Павел Алексеевич удовлетворенно развел руками: как он и предупреждал, Афину не трогали их проблемы.
– Тебе неважно, что будет с твоими людьми? – не желал сдаваться Брагин.
– Мне важно, что они живы.
Округлив глаза, Буров посмотрел сначала на неподвижную статую, потом на своего спутника. Ответ Духа стал для него неожиданным.
– И не важно, сколько их? – ничуть не заметил его реакции Рон.
– Нет.
– Понятно. Тогда скажи, в соседних городах… тоже есть Духи?
– У каждой гексы есть Дух, – спокойно ответила Афина.
– Если мы захватим чужую… гексу. Что сделает ее Дух?
Для Брагина было крайне важно узнать, будет ли чужой Дух им врагом и станет ли он сотрудничать с возможными победителями.
– Он вас уничтожит.
Рону показалось, что в последнем ответе Афины проскользнули какие-то нотки грусти, даже сожаления. Капитан невольно задумался.
– До встречи, мужчины, – вновь заговорил Дух. – Мне нездоровится.
Как только они вышли из комнаты, голова стал крайне возбужденным. По его словам, ранее Афина всегда была предельно деловой и никогда не объясняла ему своих решений. Последнее же «мне нездоровится» вообще повергло старика в шок.
– Разве Дух не бессмертен?! – осторожно спускаясь, растерянно роптал он. – Разве может ему нездоровиться?
Брагин же был озабочен иным: оказалось, что чужой Дух будет враждебен к вторженцам, а понимания, на что тот способен и можно ли как-то его устранить, у него не было.
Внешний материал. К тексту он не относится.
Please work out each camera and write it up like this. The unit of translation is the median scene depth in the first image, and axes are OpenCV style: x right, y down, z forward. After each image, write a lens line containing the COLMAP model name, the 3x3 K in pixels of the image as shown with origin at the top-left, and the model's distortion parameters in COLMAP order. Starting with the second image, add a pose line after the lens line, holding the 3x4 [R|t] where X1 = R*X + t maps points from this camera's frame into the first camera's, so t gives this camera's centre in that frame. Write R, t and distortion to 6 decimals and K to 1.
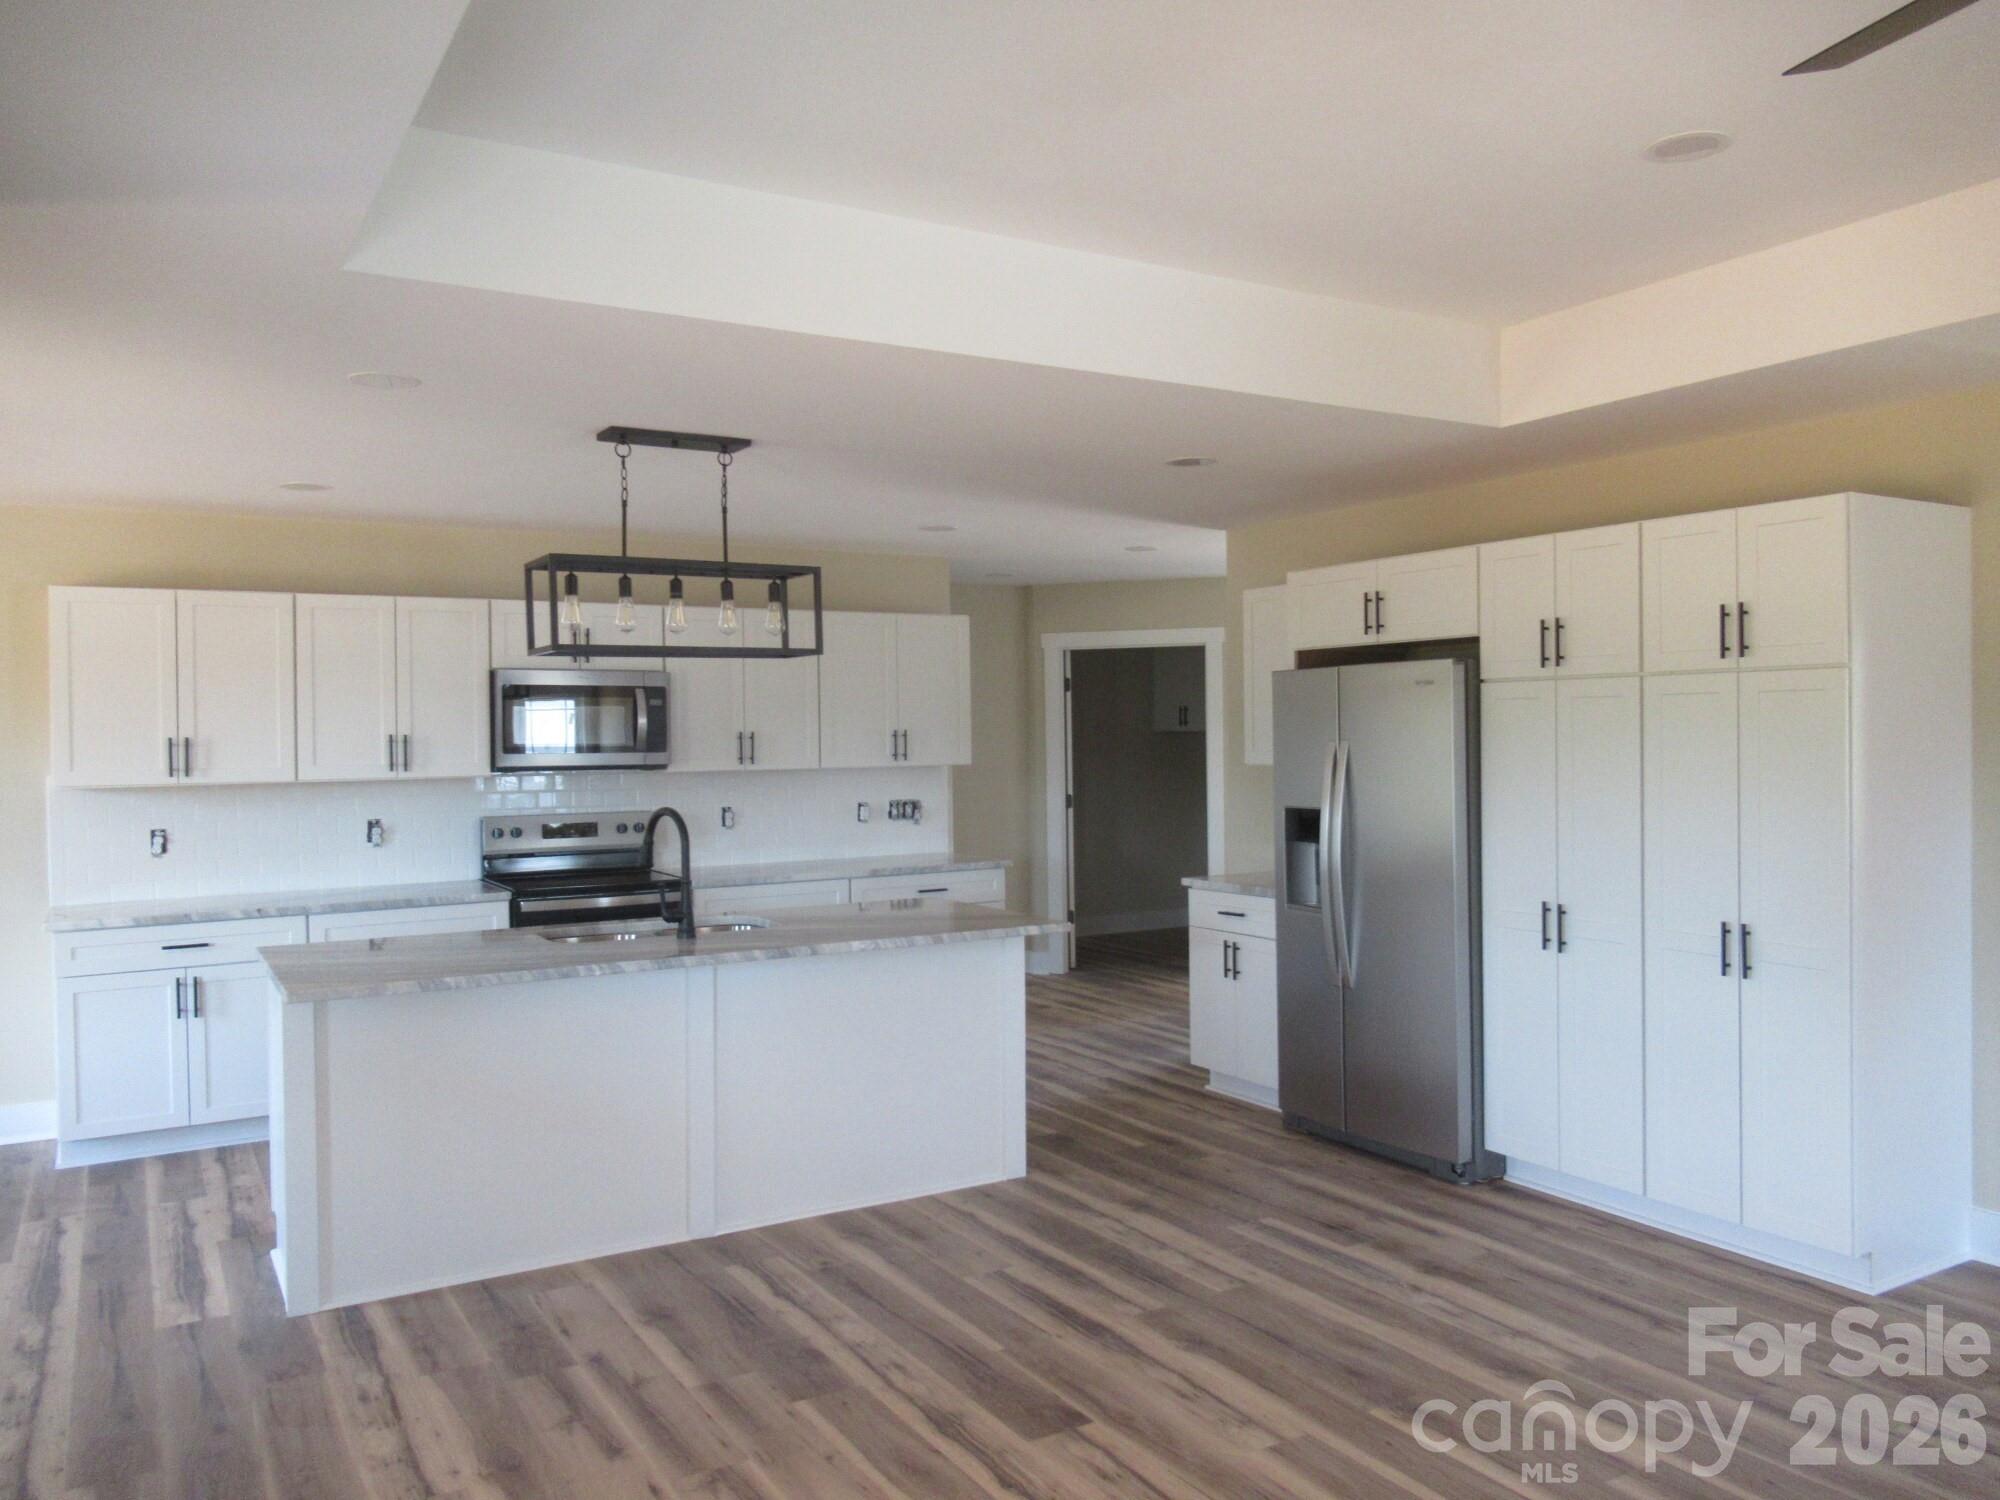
lens RADIAL K [[1487.7, 0, 1001.1], [0, 1487.7, 755.3], [0, 0, 1]] dist [-0.012358, 0.002583]
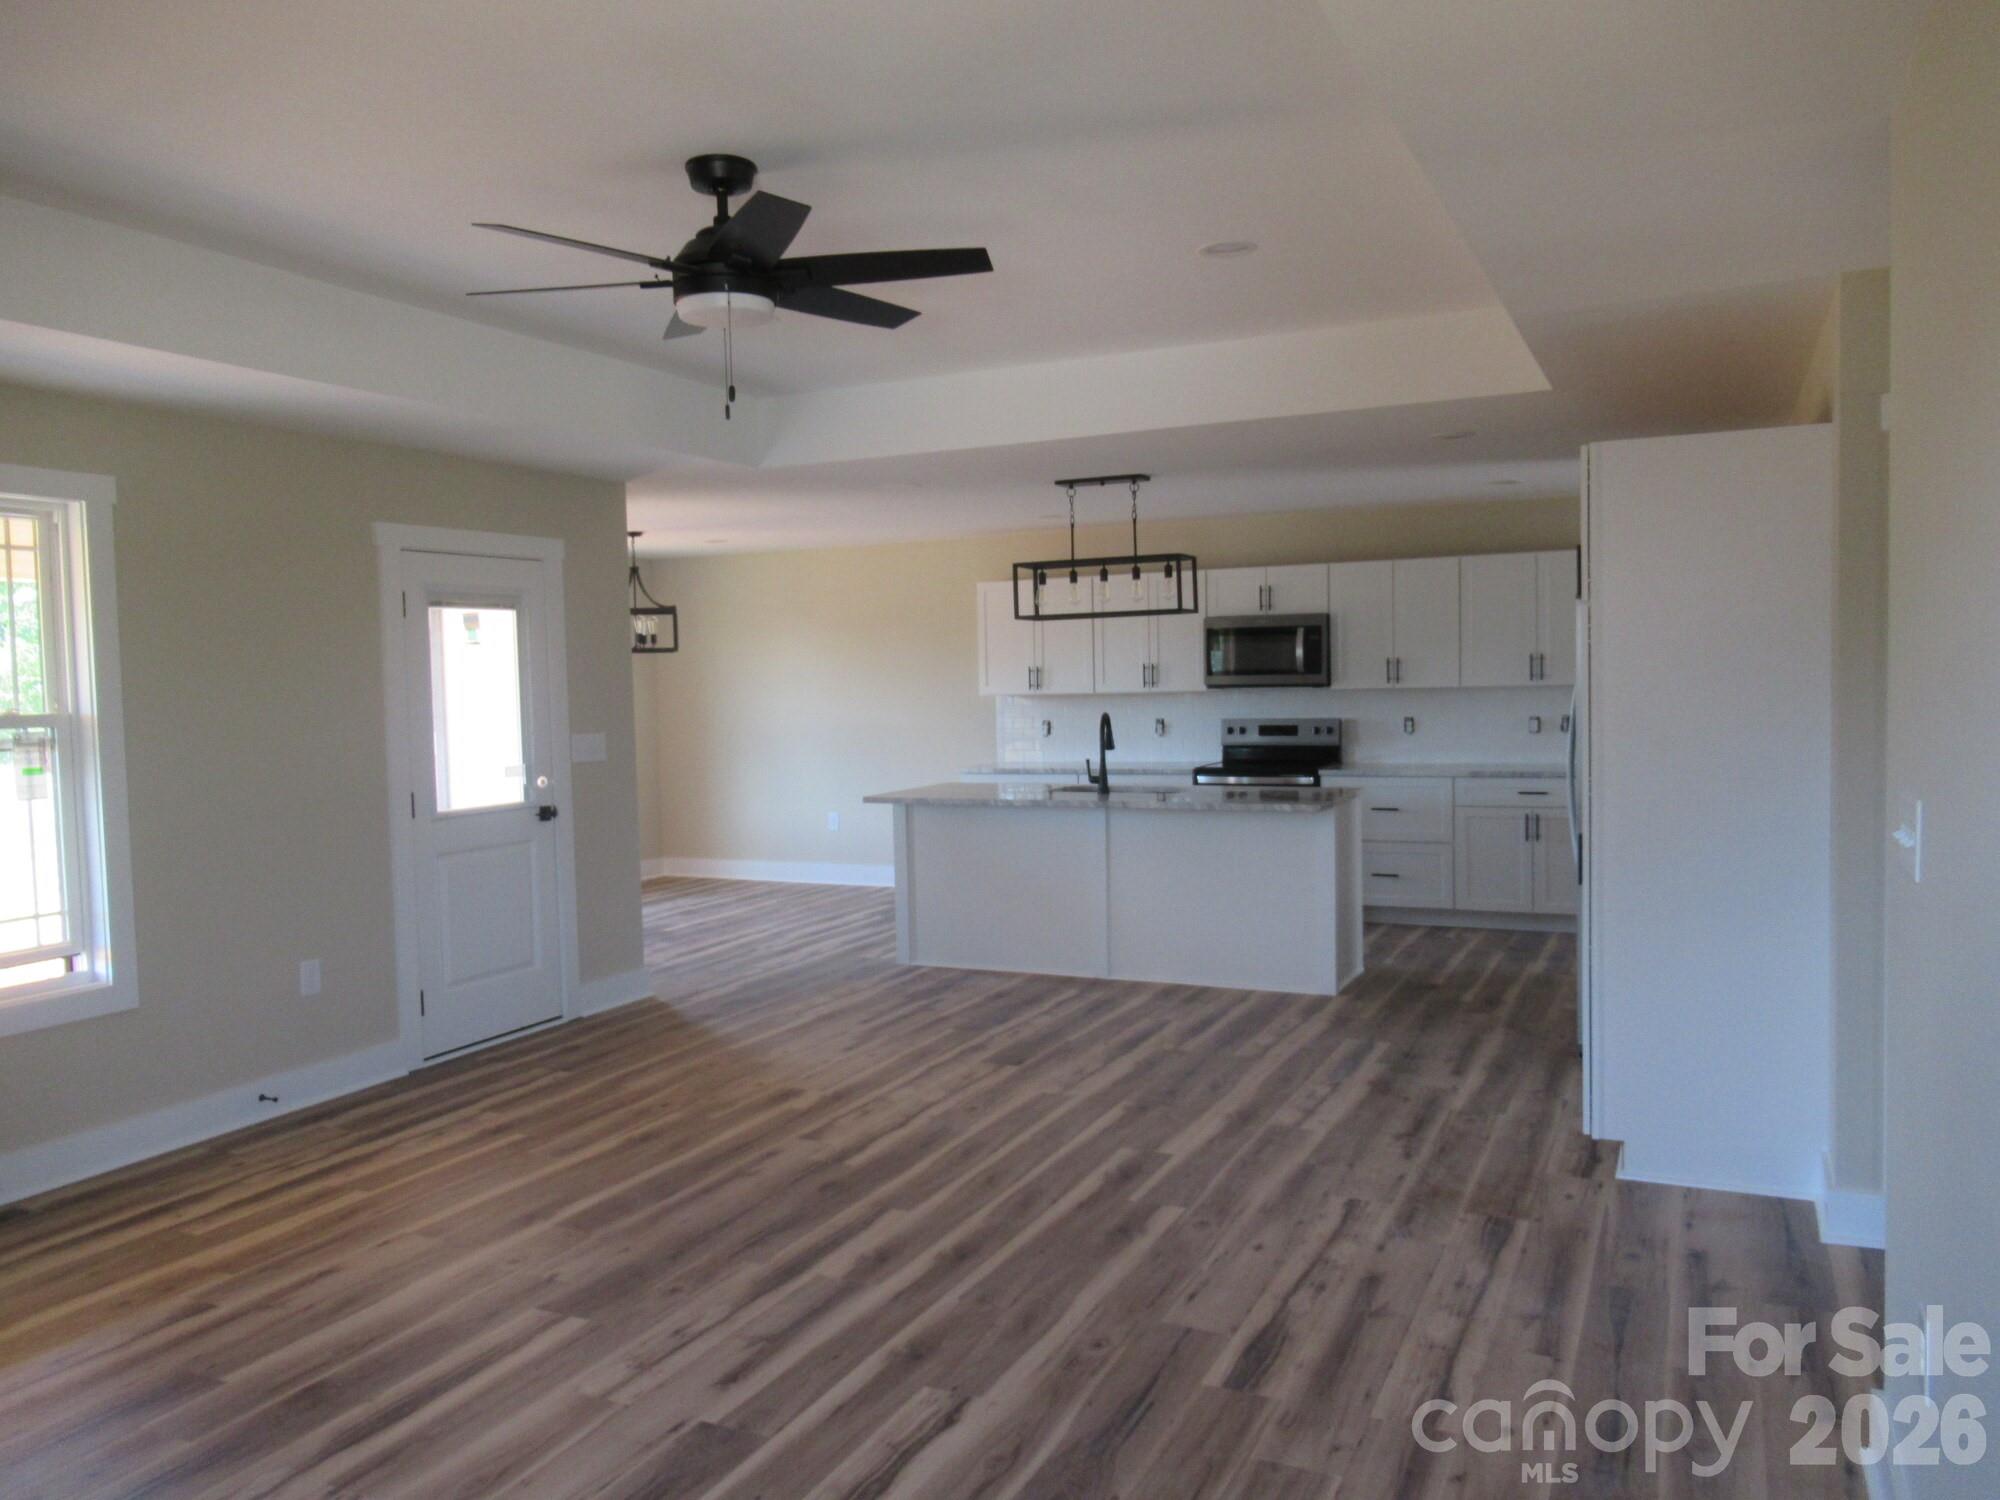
lens RADIAL K [[1487.7, 0, 998.9], [0, 1487.7, 747.3], [0, 0, 1]] dist [-0.012358, 0.002583]
pose [[0.556087, 0.041052, -0.830110, 1.034612], [0.004635, 0.998611, 0.052489, -0.011581], [0.831111, -0.033036, 0.555124, 0.017058]]
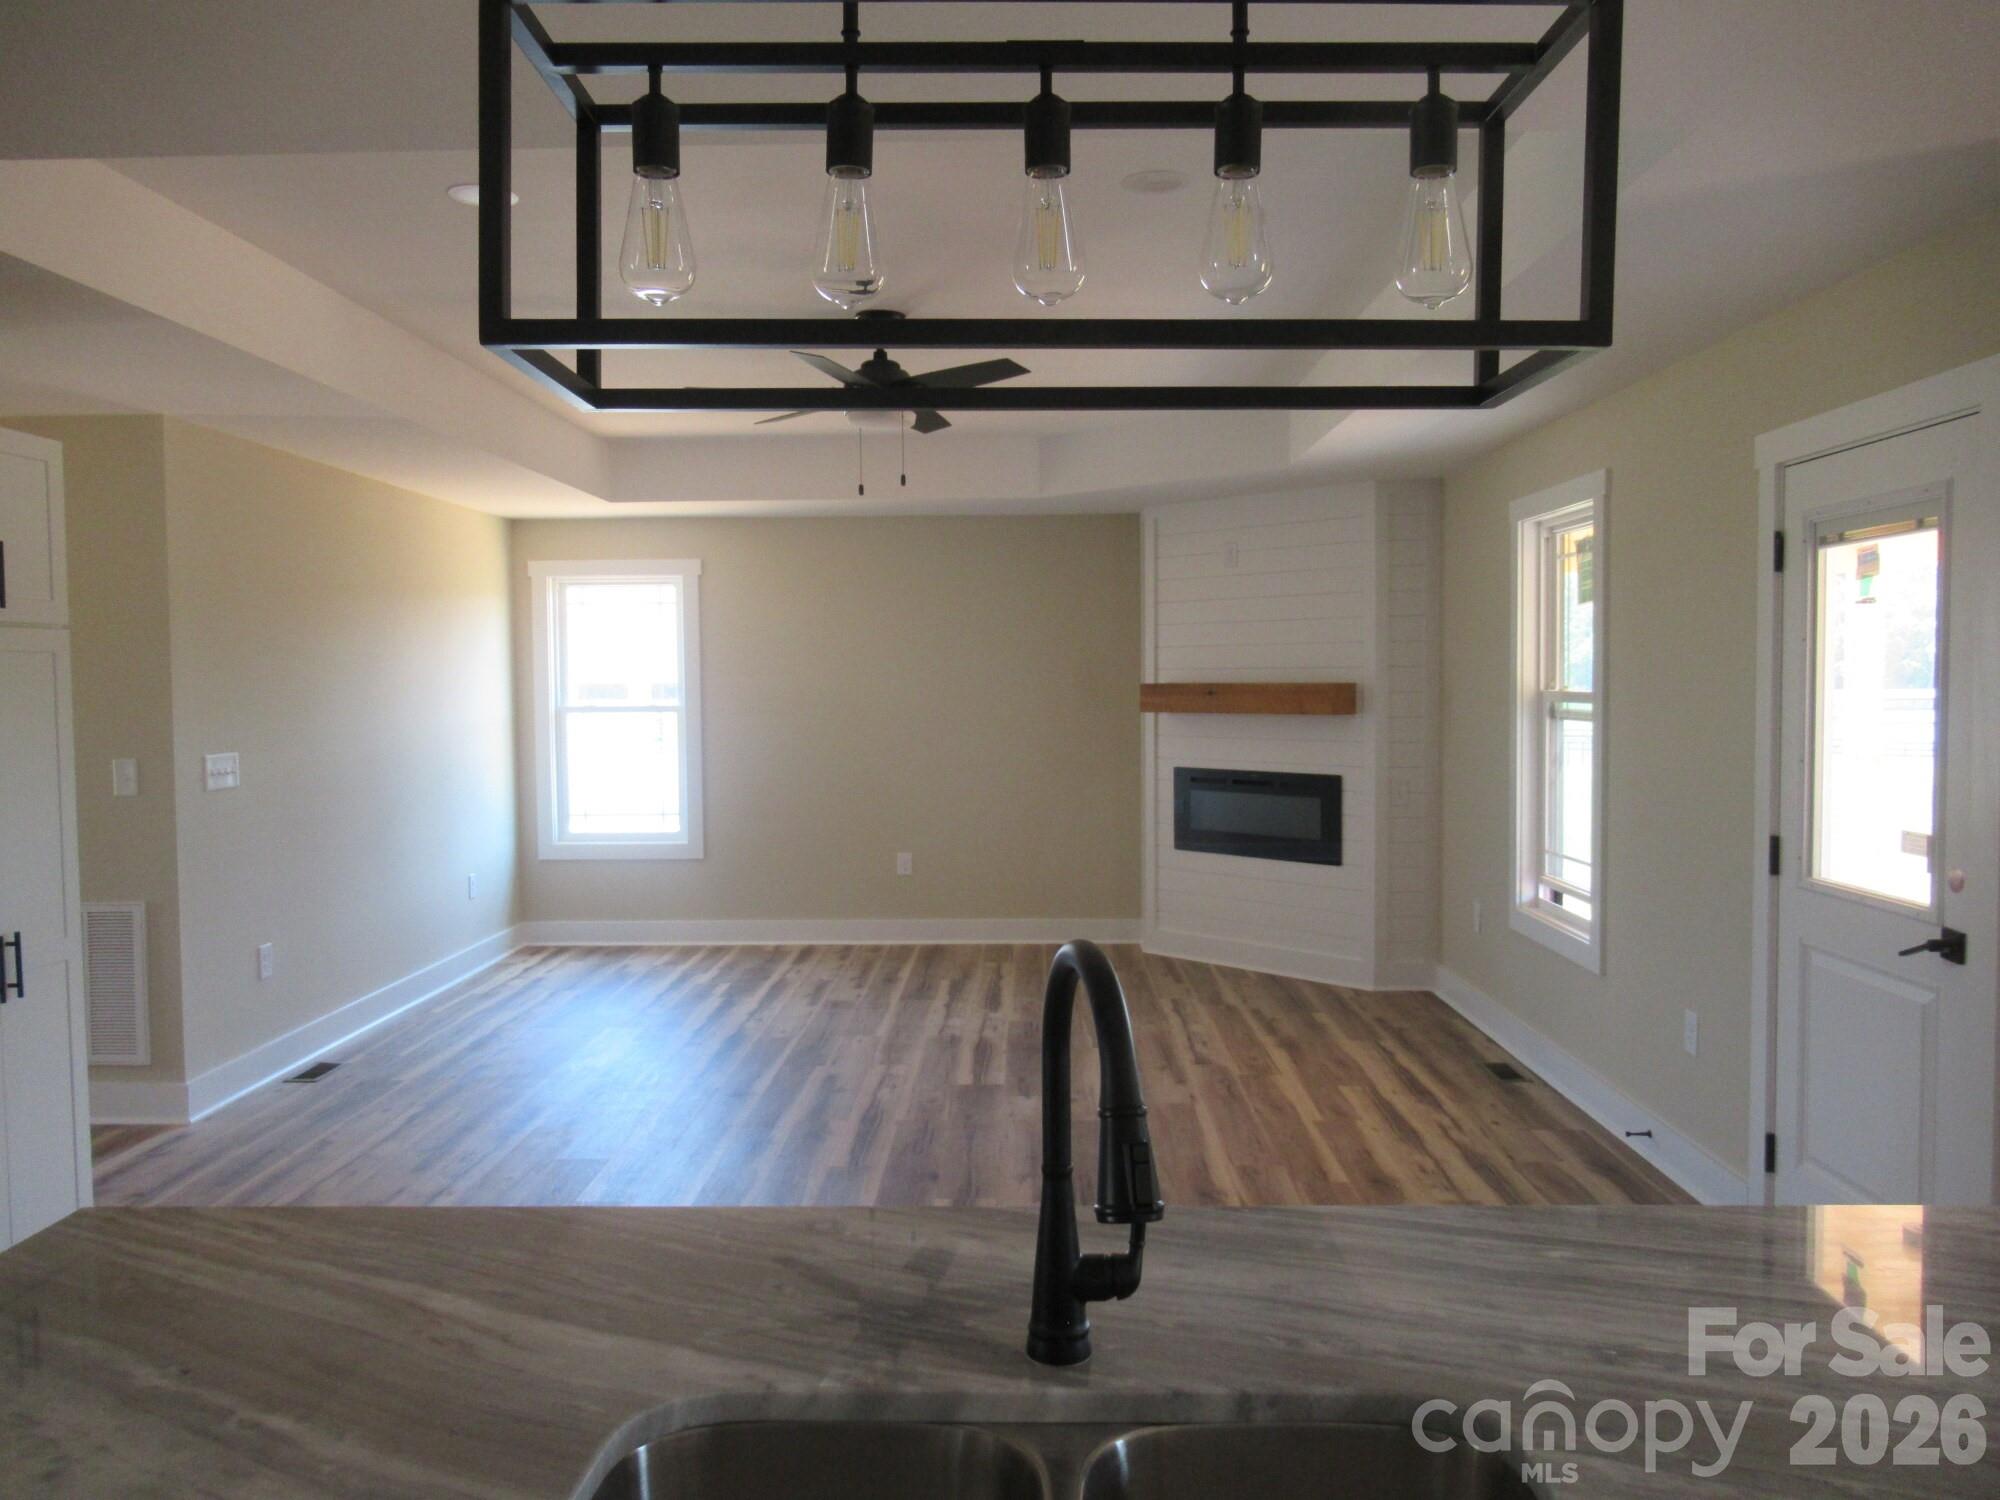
lens RADIAL K [[1487.7, 0, 997.2], [0, 1487.7, 745.9], [0, 0, 1]] dist [-0.012358, 0.002583]
pose [[-0.848134, -0.002537, 0.529775, -0.348927], [0.028640, 0.998307, 0.050632, -0.013789], [-0.529006, 0.058115, -0.846626, 1.227439]]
«Реально ли это – уничтожить Духа?» – спрашивал он себя и не находил ни одной возможности ответить на это вразумительно.
Тем не менее Павел Алексеевич не отмел вариант захвата и вечером собрал у себя всех главных неудачников будущей деградации: Годенко, Малевича, Галькевича и Быстрова. Опытный глава понимал, что в одиночку он при любом варианте не справится, ему нужна была поддержка и ресурсы других семей.
Когда Буров объявил им, что уголь заканчивается, богачи, до этого самодовольно веселые и важные, помрачнели. Просторная гостиная быстро наполнилась табачным дымом. Толстосумы молча тянули свои сигареты, переваривали сказанное.
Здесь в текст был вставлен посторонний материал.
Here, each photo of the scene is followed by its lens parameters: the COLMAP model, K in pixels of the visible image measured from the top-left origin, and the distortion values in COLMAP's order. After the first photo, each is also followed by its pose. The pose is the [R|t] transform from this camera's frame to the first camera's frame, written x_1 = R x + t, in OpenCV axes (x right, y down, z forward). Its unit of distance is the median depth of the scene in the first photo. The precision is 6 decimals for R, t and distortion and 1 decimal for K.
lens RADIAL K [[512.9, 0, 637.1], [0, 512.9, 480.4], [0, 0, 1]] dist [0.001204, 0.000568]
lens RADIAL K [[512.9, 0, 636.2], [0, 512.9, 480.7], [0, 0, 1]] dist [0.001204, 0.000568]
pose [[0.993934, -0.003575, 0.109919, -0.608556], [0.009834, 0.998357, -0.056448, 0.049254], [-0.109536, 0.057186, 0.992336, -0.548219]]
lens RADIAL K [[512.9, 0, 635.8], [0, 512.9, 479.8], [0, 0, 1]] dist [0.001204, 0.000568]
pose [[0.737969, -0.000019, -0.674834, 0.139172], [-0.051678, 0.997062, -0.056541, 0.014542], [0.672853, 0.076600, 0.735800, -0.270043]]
– А как же «Звездная»? – усомнился Малевич – владелец металлургического завода.
– Пустышка, – отмахнулся глава.
– Вот же дрючная срань! – во все легкие выругался Годенко. – Это ж, лядь!.. Это ж!.. – не сумел подобрать он подходящих слов.
– Тише, Мишка, тише, – по-отечески похлопал его по плечу глава. – Все действительно худо и может стать еще хуже…
Во многом опираясь на выводы своего советника, Павел Алексеевич расписал присутствующим, какой упадок, бардак и голод могут настать в скором времени в Слободе.
– Мы с Брагиным обдумали два варианта, – чуть позже подкинул он приунывшим гостям надежду.
Первый вариант им не понравился: про вероятную девальвацию векселей вслух говорить было нельзя, а экспроприация лично им ничего не давала. Они в любом случае становились намного более бедными и тешиться оставалось лишь тем, что более удачливые фамилии не смогут на этом сильно нажиться.
– Тогда и наши активы выкупать надо! – возмущался, раскрасневшись лицом, Быстров. – И по справедливой цене!
– Адам, справедливая цена твоей фабрики – это цена лома, – возвращал ему глава, и споры разгорались с новой силой.
Второй вариант почтенные мужчины сочли более обнадеживающим, но уж очень рискованным. Никто в Слободе не любил соседей, однако их подавляющее техническое превосходство не позволяло отнестись к такой возможности серьезно.
Богачи спорили почти до ночи, так и не придя в итоге к согласию. Как бы тому ни противился Павел Алексеевич, ему пришлось отпустить уже ошалевших от никотина и ругани гостей по домам. Каждый из них клятвенно обещал, что все здесь сказанное останется в тайне, а завтра в три по полудню они вновь соберутся здесь.
– Проболтаются, – мрачно заключил капитан, когда поместье покинул последний гость.
– Несомненно, Рон, – согласился с ним голова.